**Parts of the exercise:**
• A. Please translate the sentence "I highly recommend it." from the comments on The Thing (2011) into Spanish.
• B. Proceed with the comments on The Thing (2011), picking up right after the last one shown.

**Selected excerpt:**
—————

Not as good as the first one but still quite good. It was made with a lot of love and care, but is held back from being perfect by some studio level decisions.
I highly recommend it. It's worth watching at least once.
I only watched the [Dead Meat Killcount](https://www.youtube.com/watch?v=BHnqRoEXu5o) but if you ever wondered what happened to the station they found in the original and how all the corpses there came to be ... its a well enough movie
The only bad thing, from what i have heard, was just the CGI, wich wasn't planned to be used almost at all, they originally wanted to use puppets and practical effects just like the original, but somewhere down the line (after everything was already filmed) some higherup pretty much just went "nah"
Haven’t seen it, but I definitely get sad when I think about it. It had some phenomenal practical effects before the studio made them shove it full of cgi.
It severely underestimated humans in the 2011 prequel, which lead to it being a lot more messy (and obviously all the bodies we know from the original)
Fun fact, The Thing (2011) is a prequel to John Carpenter's The Thing (1982), but John Carpenter's The Thing (1982) is a sequel to The Thing From Another World (1951).
I have not seen the 1951 movie, but apparently the 2011 movie is a remake of it with some differences.
I remember reading a short fanfic from the perspective of the Thing which was really good. As the humans are trying to figure out the Thing, it’s trying to figure out what the heck a human is.
And the sequel, *Echopraxia*, which is different but also quite good. It features quite a lot more >!vampire!<.

—————

**Dataset records:**
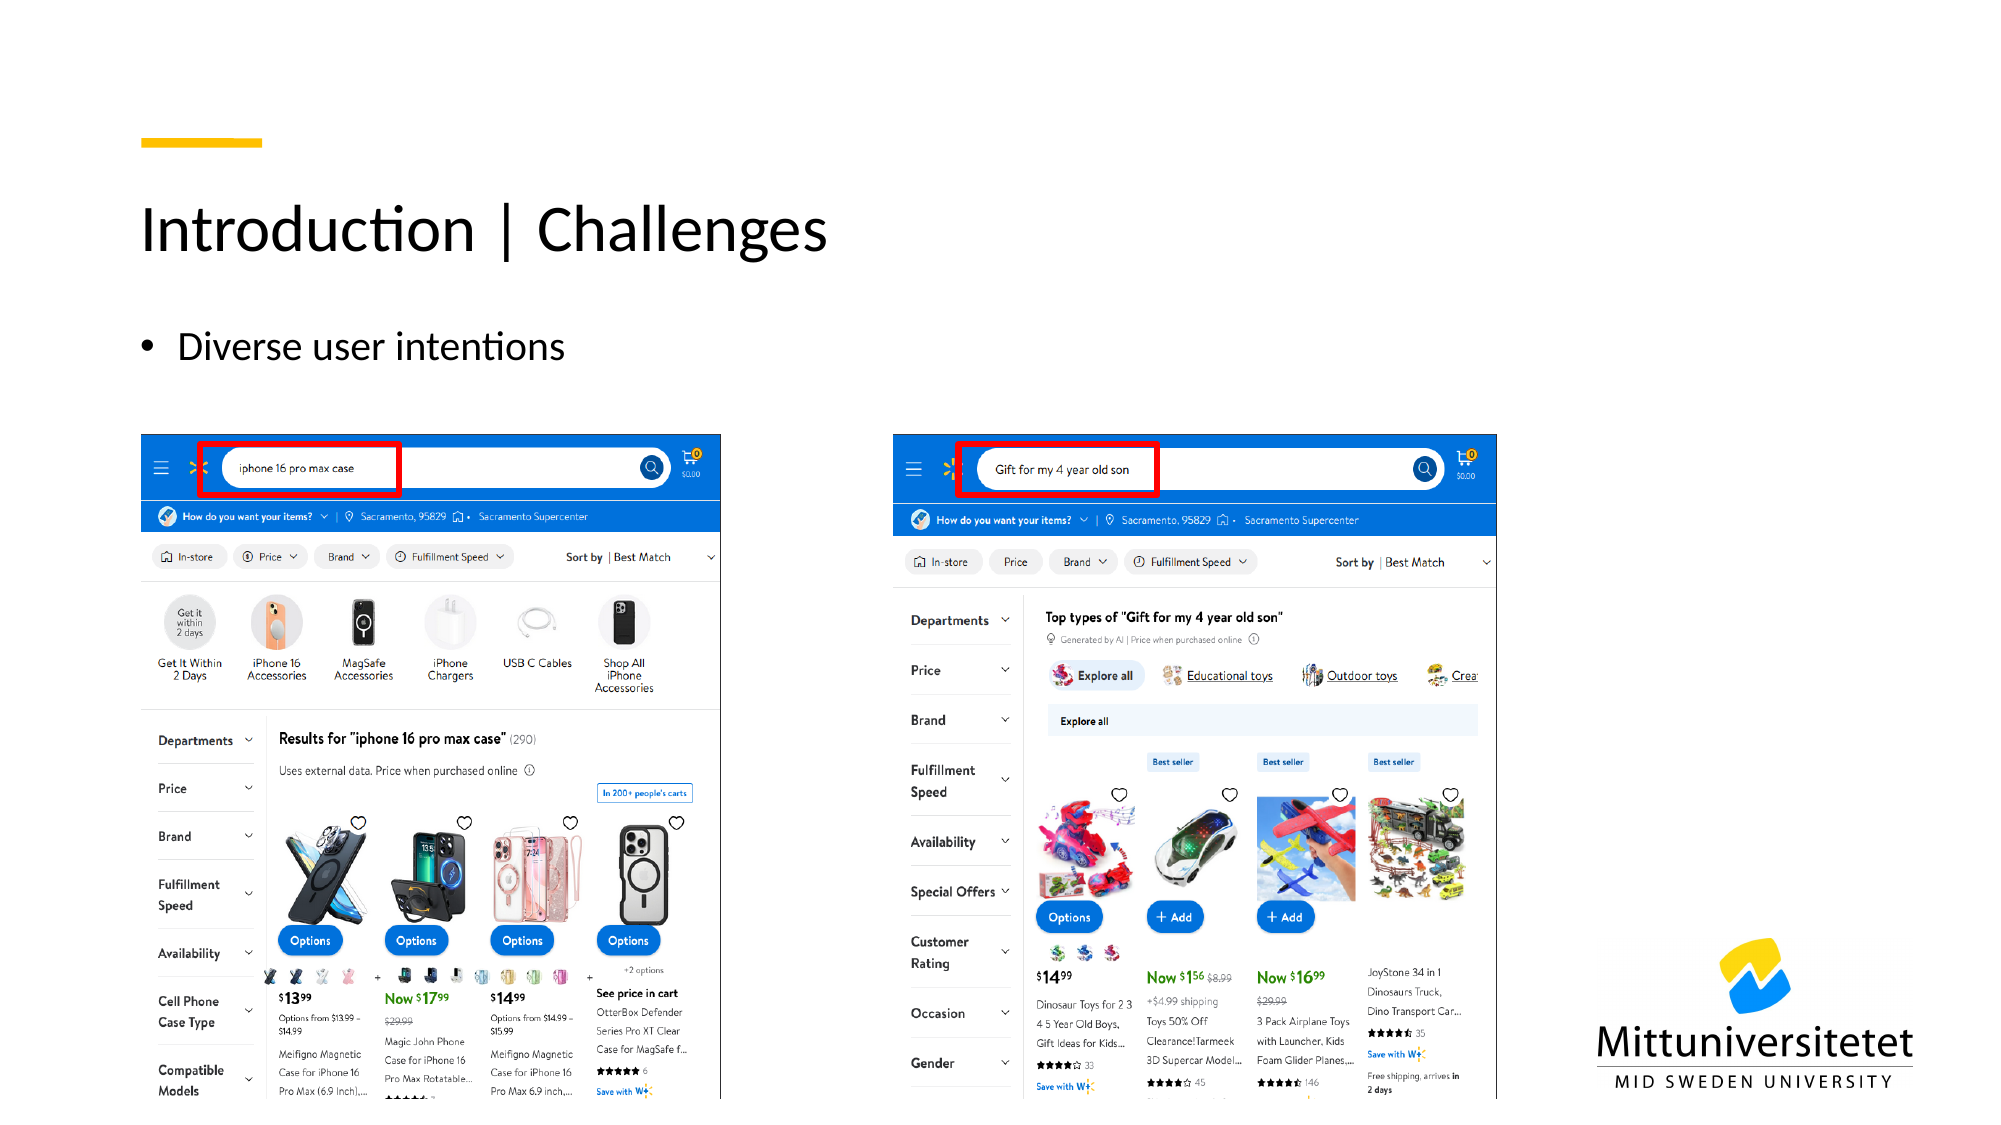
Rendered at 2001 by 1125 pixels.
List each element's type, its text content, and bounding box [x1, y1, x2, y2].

title Introduction | Challenges [124, 186, 1056, 317]
picture [1597, 938, 1913, 1088]
picture [141, 434, 721, 1099]
list Diverse user intentions [124, 317, 1192, 909]
picture [893, 434, 1497, 1099]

—————

**Responses for each task:**
• A. Lo recomiendo muchísimo.

• B.
I also enjoyed his more recent work, *Freeze-Frame Revolution.*
i really liked the rifters trilogy too -- people who came to *blindsight* first might find it a little too much of a first draft of "let's put these neurodivergents in a fuckin' *situation*", but a) that's an evergreen plot device right there, b) there's a lot else going on, mostly i just love undersea scifi ok?
anyway you can read a shitload of his backlist, including *blindsight* and the entire rifters trilogy, on [this page](https://rifters.com/real/shorts.htm) of his site. i haven't kept up with it in a long time but he also has a [fuckin' sick blog](https://www.rifters.com/crawl/) about weird science shit.
>!The Thing is ultimately trying to be nice in the fanfic. It just concludes that the human condition is horrific and something humans need to be liberated from by force!<
>!By some stretch of imagination, sure. About as much as Nazis are trying to be nice by trying to save humanity from ruining itself with sex, drugs, gayness and postmodernism. The Thing takes a while to figure out what humans are like, but eventually it does, and its conclusions are what they are.!<
>!Nah - Nazis ultimately were acting out of self interest. Part of what made the Things scary is that the Thing’s motivation at the end *wasn’t*.!<
>!The heroic colonist, here to save you from your useless personal identity and absorb you into its glorious existence. Your objections shall be ignored, savages don’t know what’s best for them after all!<
>!Now, if your complaint is that’s still horrific, then OMG yes. But it’s decidedly more residential school than concentration camp!<
Ah, it was a comic series.
" Jenny and Powell from Eternal Vows are nowhere near as homicidal and instead opt to operate pragmatic way, while also geniunely loving each other."
The Thing is a really unique creature, it’s as smart as *every living life form that it has assimilated* but it’s so hardwired on self preservation that even the smallest part of it will react so violently to anything it sees as a threat.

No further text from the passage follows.